*** Opening of Exercise passage ***

Operation options

This section describes general properties of various operations, as well as user script parameters on paths, and file attributes.

General options for all operation types

The parameters below can be indicated in any operation's specification root.
The default values, if set, are provided in parentheses:

  • pool — name of the compute pool where the operation runs. If this parameter is not specified, the pool name defaults to the name of the YTsaurus user who started the operation.

  • weight(1.0) — weight of the started operation. It determines how much of the pool's compute quota is allocated to the operation. For more information, see Scheduler and pools.

  • pool_trees — list of pool trees where the operation's jobs are run. The default pool tree is configured by the cluster administrator.

  • tentative_pool_trees — list of test pool trees that will be used for running the operation if there is no performance degradation.

  • use_default_tentative_pool_trees — enable the use of all trees in the cluster that are tentative relative to the default pool tree.

*** Close of Exercise passage ***
*** Opening of Working data ***

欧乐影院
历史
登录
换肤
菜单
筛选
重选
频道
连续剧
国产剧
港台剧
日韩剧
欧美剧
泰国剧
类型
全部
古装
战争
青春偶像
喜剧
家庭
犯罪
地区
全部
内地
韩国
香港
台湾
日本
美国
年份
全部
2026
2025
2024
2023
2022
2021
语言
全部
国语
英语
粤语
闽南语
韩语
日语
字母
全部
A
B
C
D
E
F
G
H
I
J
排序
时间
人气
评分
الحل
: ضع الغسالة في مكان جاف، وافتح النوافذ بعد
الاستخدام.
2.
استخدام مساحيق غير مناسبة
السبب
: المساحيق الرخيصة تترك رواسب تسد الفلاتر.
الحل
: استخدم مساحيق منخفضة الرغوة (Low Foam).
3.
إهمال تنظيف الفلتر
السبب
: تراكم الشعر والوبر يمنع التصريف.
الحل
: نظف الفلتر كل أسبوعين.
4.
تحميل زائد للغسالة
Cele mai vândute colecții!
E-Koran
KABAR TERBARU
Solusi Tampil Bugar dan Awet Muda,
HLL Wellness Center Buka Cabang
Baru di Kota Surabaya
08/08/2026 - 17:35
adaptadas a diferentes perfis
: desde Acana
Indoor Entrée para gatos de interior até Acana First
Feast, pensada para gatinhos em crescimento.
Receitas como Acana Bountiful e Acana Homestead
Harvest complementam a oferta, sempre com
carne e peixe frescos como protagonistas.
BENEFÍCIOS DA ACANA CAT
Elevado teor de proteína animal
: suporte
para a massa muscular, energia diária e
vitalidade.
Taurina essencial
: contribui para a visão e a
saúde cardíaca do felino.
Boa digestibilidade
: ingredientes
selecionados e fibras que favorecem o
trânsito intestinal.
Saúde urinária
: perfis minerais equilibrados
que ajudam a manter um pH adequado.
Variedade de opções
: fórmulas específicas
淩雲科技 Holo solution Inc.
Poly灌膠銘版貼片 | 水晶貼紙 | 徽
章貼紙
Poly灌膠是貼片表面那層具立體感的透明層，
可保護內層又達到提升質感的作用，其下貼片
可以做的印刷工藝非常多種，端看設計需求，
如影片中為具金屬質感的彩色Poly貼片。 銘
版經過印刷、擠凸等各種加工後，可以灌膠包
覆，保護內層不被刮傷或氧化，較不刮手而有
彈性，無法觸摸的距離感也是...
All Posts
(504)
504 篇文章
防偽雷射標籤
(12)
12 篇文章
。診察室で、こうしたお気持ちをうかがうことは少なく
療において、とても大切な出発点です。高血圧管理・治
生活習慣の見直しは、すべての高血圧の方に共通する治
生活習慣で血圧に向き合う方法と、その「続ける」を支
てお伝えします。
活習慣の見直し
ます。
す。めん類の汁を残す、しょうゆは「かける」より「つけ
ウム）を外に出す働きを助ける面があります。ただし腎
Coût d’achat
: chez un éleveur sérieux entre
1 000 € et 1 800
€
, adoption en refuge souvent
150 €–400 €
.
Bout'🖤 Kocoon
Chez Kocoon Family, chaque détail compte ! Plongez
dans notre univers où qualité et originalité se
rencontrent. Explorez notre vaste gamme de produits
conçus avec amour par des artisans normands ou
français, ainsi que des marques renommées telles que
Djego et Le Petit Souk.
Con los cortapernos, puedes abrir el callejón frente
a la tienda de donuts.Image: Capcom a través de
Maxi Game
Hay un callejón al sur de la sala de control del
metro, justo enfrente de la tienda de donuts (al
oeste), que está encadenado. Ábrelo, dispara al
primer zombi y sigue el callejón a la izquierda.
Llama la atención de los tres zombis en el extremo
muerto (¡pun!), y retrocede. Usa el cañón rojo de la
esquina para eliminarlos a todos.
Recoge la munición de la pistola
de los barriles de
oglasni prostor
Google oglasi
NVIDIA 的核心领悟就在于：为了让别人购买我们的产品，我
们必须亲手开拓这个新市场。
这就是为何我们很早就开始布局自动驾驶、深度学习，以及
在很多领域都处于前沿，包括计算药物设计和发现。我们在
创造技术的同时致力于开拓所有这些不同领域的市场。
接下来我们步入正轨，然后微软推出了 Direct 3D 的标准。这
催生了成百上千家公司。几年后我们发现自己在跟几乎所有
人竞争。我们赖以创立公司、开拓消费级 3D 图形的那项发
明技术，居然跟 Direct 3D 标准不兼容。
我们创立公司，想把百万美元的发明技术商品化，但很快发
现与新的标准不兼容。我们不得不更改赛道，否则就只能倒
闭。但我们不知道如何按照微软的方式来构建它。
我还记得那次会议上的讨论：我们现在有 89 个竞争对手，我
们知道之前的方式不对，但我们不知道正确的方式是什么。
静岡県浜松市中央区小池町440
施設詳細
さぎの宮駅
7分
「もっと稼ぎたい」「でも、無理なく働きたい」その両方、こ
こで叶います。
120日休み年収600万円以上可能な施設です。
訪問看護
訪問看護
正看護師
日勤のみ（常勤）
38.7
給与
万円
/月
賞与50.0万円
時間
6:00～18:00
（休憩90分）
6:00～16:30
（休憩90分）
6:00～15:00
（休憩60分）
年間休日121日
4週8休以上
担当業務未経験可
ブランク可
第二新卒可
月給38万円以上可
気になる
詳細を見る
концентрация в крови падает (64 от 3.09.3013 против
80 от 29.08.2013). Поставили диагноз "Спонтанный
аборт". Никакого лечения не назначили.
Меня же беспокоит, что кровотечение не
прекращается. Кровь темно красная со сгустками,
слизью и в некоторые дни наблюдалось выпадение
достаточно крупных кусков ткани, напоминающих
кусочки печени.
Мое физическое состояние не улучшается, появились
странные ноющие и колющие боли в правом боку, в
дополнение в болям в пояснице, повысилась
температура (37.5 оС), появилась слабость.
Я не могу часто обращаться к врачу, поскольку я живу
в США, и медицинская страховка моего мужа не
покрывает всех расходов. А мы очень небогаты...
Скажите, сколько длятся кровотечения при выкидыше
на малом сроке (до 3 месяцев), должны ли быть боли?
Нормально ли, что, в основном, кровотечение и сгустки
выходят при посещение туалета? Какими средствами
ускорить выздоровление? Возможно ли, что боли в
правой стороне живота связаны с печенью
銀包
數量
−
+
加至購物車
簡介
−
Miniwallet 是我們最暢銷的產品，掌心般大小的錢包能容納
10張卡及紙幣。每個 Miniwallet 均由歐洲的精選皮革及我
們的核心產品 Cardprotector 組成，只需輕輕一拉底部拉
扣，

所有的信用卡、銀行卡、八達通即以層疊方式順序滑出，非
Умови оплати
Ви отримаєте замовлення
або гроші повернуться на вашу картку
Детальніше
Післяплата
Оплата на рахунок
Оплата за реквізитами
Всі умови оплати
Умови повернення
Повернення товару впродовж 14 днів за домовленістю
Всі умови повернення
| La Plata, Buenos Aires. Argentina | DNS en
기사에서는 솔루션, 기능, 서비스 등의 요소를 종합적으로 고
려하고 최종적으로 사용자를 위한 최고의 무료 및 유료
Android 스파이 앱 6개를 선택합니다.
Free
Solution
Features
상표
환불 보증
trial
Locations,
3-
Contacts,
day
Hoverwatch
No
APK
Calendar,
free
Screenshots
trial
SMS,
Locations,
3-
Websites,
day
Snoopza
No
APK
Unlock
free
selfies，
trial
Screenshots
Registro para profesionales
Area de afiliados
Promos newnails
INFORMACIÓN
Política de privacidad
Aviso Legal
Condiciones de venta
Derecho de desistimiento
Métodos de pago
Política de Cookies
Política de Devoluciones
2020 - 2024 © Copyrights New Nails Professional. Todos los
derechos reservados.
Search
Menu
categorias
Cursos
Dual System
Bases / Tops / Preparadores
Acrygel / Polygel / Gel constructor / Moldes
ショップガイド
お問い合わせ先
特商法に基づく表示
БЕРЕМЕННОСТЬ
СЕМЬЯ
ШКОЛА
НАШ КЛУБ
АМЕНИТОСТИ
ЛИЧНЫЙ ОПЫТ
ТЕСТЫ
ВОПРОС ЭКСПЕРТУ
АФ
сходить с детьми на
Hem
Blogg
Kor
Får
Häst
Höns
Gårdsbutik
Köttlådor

*** Close of Working data ***

» **What to work on**
#1 Give the records, starting at their first line and ending at the line that contains "Receitas como Acana", as a Markdown table with the columns Row and Line, leaving out blank lines.
#2 Take the operation options documentation further from its last sentence.

» **Set of answers**
#1
| Row | Line |
|---|---|
| 1 | 欧乐影院 |
| 2 | 历史 |
| 3 | 登录 |
| 4 | 换肤 |
| 5 | 菜单 |
| 6 | 筛选 |
| 7 | 重选 |
| 8 | 频道 |
| 9 | 连续剧 |
| 10 | 国产剧 |
| 11 | 港台剧 |
| 12 | 日韩剧 |
| 13 | 欧美剧 |
| 14 | 泰国剧 |
| 15 | 类型 |
| 16 | 全部 |
| 17 | 古装 |
| 18 | 战争 |
| 19 | 青春偶像 |
| 20 | 喜剧 |
| 21 | 家庭 |
| 22 | 犯罪 |
| 23 | 地区 |
| 24 | 全部 |
| 25 | 内地 |
| 26 | 韩国 |
| 27 | 香港 |
| 28 | 台湾 |
| 29 | 日本 |
| 30 | 美国 |
| 31 | 年份 |
| 32 | 全部 |
| 33 | 2026 |
| 34 | 2025 |
| 35 | 2024 |
| 36 | 2023 |
| 37 | 2022 |
| 38 | 2021 |
| 39 | 语言 |
| 40 | 全部 |
| 41 | 国语 |
| 42 | 英语 |
| 43 | 粤语 |
| 44 | 闽南语 |
| 45 | 韩语 |
| 46 | 日语 |
| 47 | 字母 |
| 48 | 全部 |
| 49 | A |
| 50 | B |
| 51 | C |
| 52 | D |
| 53 | E |
| 54 | F |
| 55 | G |
| 56 | H |
| 57 | I |
| 58 | J |
| 59 | 排序 |
| 60 | 时间 |
| 61 | 人气 |
| 62 | 评分 |
| 63 | الحل |
| 64 | : ضع الغسالة في مكان جاف، وافتح النوافذ بعد |
| 65 | الاستخدام. |
| 66 | 2. |
| 67 | استخدام مساحيق غير مناسبة |
| 68 | السبب |
| 69 | : المساحيق الرخيصة تترك رواسب تسد الفلاتر. |
| 70 | الحل |
| 71 | : استخدم مساحيق منخفضة الرغوة (Low Foam). |
| 72 | 3. |
| 73 | إهمال تنظيف الفلتر |
| 74 | السبب |
| 75 | : تراكم الشعر والوبر يمنع التصريف. |
| 76 | الحل |
| 77 | : نظف الفلتر كل أسبوعين. |
| 78 | 4. |
| 79 | تحميل زائد للغسالة |
| 80 | Cele mai vândute colecții! |
| 81 | E-Koran |
| 82 | KABAR TERBARU |
| 83 | Solusi Tampil Bugar dan Awet Muda, |
| 84 | HLL Wellness Center Buka Cabang |
| 85 | Baru di Kota Surabaya |
| 86 | 08/08/2026 - 17:35 |
| 87 | adaptadas a diferentes perfis |
| 88 | : desde Acana |
| 89 | Indoor Entrée para gatos de interior até Acana First |
| 90 | Feast, pensada para gatinhos em crescimento. |
| 91 | Receitas como Acana Bountiful e Acana Homestead |

#2
  • tentative_tree_eligibility — configuration for running the operation's jobs in tentative trees:

    • sample_job_count (10) — number of jobs to be run as samples.
    • max_tentative_job_duration_ratio (10) — maximum allowed latency of job execution.
    • min_job_duration (30) — job duration threshold in tentative trees. If the average job duration in the tentative tree exceeds this threshold, new jobs of the operation are not run in that tentative tree.
    • ignore_missing_pool_trees (false) — allows ignoring tentative trees that are missing on the cluster.
  • resource_limits — fair-share settings that will apply to all jobs of the operation in aggregate. For more information, see Pool characteristics.

  • time_limit — general time limit on the operation (in milliseconds). If the operation does not complete within the specified time, it will be force-stopped by the scheduler.

  • acl — Access Control List, which sets out access permissions for the operation. The manage permission is associated with mutating actions on the operation and its jobs: abort, suspend, job shell, and so on. In turn, the read permission relates to non-mutating actions like get_job_stderr and get_job_input_context. This acl will be supplemented with records on the user that ran the operation and YTsaurus administrators.

  • max_stderr_count (10) — limit on the amount of stored data from the standard error stream (stderr) of jobs, by default taken from cluster settings that usually have it equal to 10. The maximum value is 150.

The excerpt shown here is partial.